(Stored data entries)
___
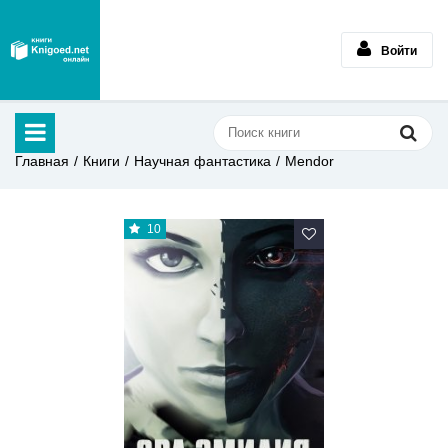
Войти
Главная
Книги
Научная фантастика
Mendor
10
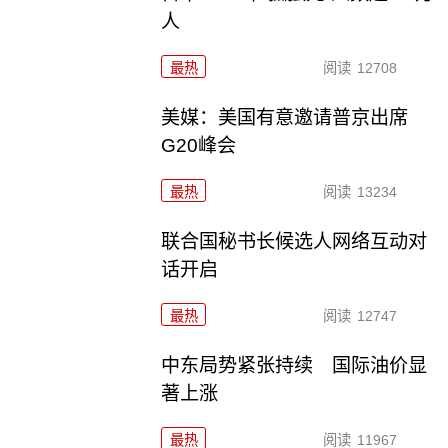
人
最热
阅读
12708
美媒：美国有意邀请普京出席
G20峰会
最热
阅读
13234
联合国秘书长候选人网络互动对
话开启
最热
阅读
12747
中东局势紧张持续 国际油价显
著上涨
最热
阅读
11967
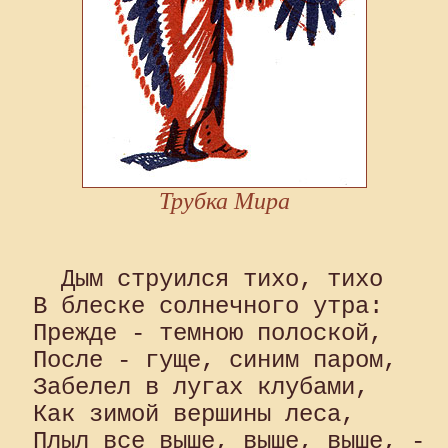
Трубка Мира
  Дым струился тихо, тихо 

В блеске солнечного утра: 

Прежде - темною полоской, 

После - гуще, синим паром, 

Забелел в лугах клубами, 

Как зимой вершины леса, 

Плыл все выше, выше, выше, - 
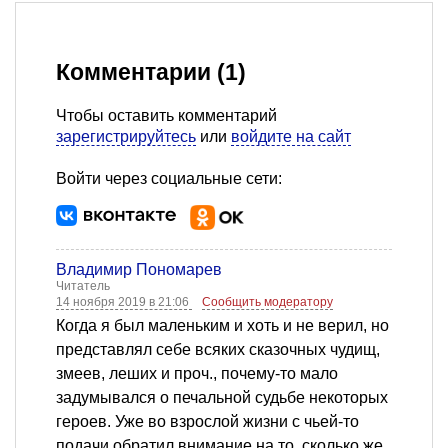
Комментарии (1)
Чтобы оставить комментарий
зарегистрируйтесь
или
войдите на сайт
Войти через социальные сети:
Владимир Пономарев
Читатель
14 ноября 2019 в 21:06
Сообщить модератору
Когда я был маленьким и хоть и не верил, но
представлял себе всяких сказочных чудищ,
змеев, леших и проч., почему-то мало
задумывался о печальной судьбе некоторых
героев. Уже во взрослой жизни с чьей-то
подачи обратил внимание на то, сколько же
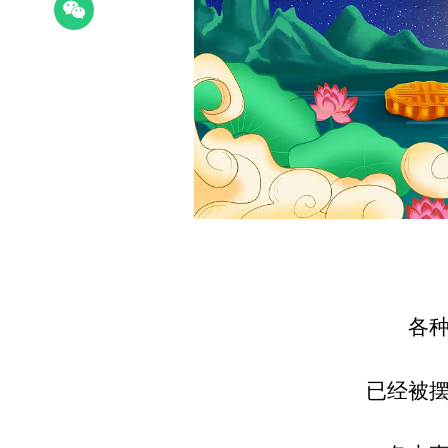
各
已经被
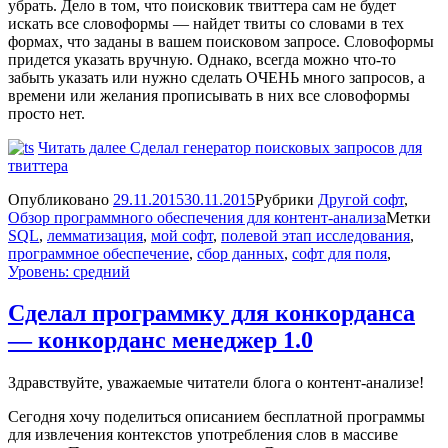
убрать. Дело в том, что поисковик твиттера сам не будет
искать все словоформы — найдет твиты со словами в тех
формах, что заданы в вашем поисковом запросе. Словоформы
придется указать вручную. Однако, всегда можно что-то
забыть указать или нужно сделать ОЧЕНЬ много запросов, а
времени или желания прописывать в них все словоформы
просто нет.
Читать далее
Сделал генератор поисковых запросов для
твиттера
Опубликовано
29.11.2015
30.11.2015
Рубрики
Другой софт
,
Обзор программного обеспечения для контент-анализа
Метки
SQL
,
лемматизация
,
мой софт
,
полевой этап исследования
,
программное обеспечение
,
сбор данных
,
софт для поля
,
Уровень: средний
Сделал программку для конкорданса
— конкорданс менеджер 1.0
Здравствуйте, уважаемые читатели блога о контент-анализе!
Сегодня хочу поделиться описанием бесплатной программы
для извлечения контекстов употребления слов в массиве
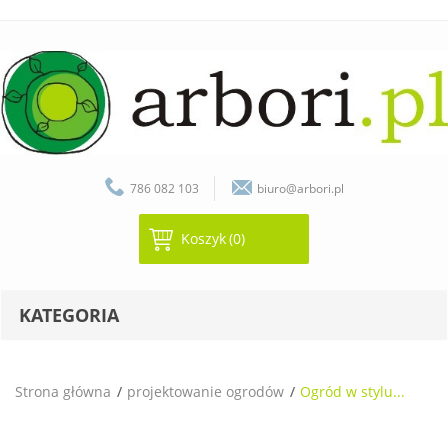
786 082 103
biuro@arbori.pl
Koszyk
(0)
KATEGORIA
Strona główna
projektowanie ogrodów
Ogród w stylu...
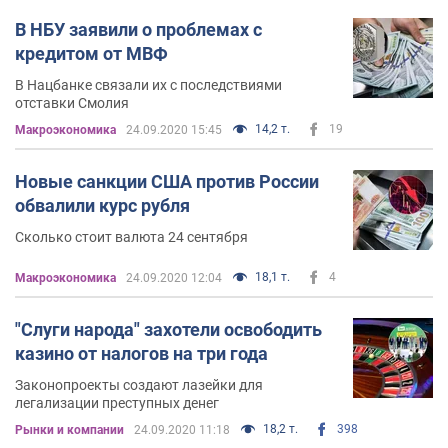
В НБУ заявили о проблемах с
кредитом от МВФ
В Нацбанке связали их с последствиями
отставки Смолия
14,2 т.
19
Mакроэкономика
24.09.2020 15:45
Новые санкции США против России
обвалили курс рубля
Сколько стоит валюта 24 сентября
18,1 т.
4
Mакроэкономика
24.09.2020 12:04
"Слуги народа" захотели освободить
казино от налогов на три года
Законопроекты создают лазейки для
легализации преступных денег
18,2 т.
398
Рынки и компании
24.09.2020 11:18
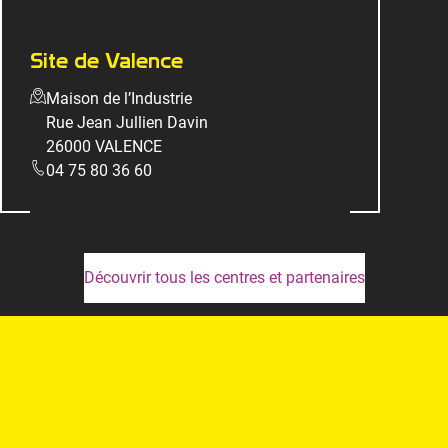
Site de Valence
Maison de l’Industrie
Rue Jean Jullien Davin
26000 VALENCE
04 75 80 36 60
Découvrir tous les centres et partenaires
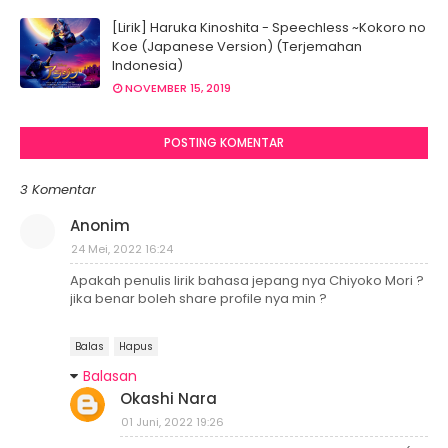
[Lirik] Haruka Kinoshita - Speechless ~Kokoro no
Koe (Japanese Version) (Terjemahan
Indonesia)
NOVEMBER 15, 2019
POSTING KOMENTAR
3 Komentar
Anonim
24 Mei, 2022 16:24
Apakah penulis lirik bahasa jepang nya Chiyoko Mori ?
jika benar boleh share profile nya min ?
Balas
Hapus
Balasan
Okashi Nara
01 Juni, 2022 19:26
___
Task to complete: Give again, unchanged, the lines of the material starting at the line that contains "убрать. Дело в" and ending at the line that contains "Здравствуйте, уважаемые читатели", both included.

Task answer:
убрать. Дело в том, что поисковик твиттера сам не будет
искать все словоформы — найдет твиты со словами в тех
формах, что заданы в вашем поисковом запросе. Словоформы
придется указать вручную. Однако, всегда можно что-то
забыть указать или нужно сделать ОЧЕНЬ много запросов, а
времени или желания прописывать в них все словоформы
просто нет.
Читать далее
Сделал генератор поисковых запросов для
твиттера
Опубликовано
29.11.2015
30.11.2015
Рубрики
Другой софт
,
Обзор программного обеспечения для контент-анализа
Метки
SQL
,
лемматизация
,
мой софт
,
полевой этап исследования
,
программное обеспечение
,
сбор данных
,
софт для поля
,
Уровень: средний
Сделал программку для конкорданса
— конкорданс менеджер 1.0
Здравствуйте, уважаемые читатели блога о контент-анализе!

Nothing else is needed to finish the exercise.